━━ EXTRACTED DATA

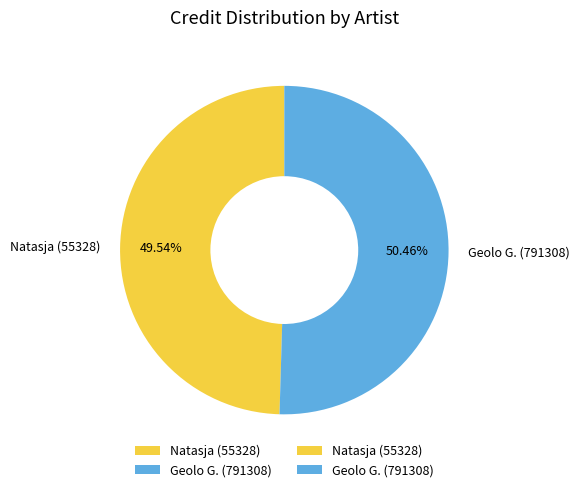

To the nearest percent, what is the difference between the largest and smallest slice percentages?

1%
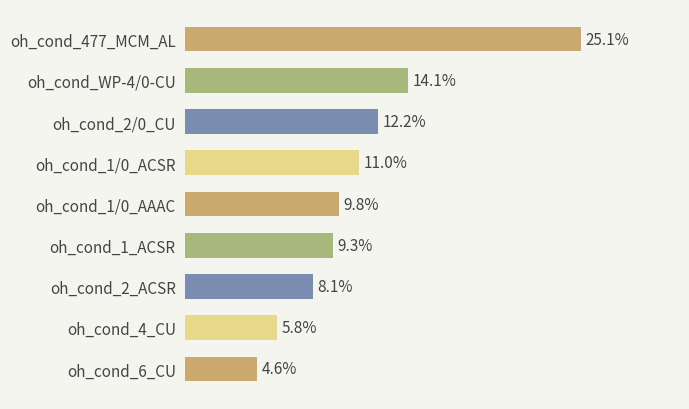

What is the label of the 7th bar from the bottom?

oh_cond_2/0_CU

━━━━
━━ EXTRACTED DATA

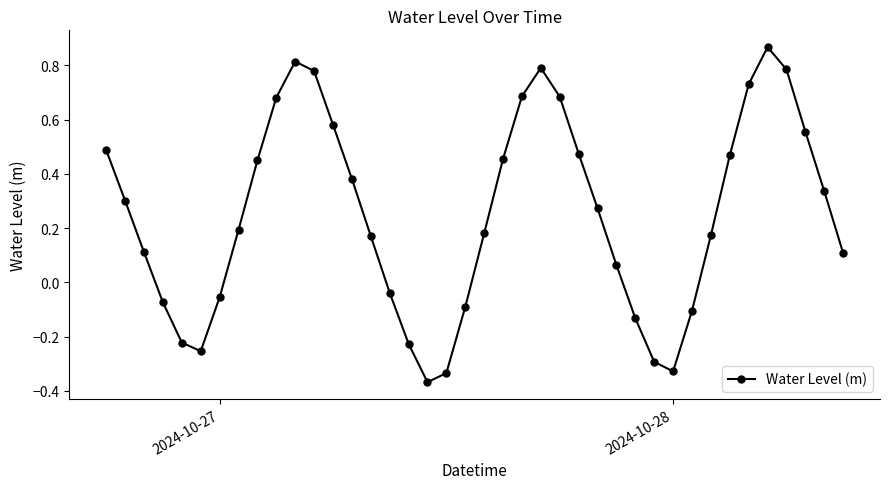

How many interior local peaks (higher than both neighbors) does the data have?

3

━━━━

_TASK TO CARRY OUT_: Return the lines of the records unchanged, starting with the line that contains "To the nearest" and going on through the line that contains "What is the label". Leave the pictures out.

_RESPONSE TO THIS EXERCISE_:
To the nearest percent, what is the difference between the largest and smallest slice percentages?

1%

What is the label of the 7th bar from the bottom?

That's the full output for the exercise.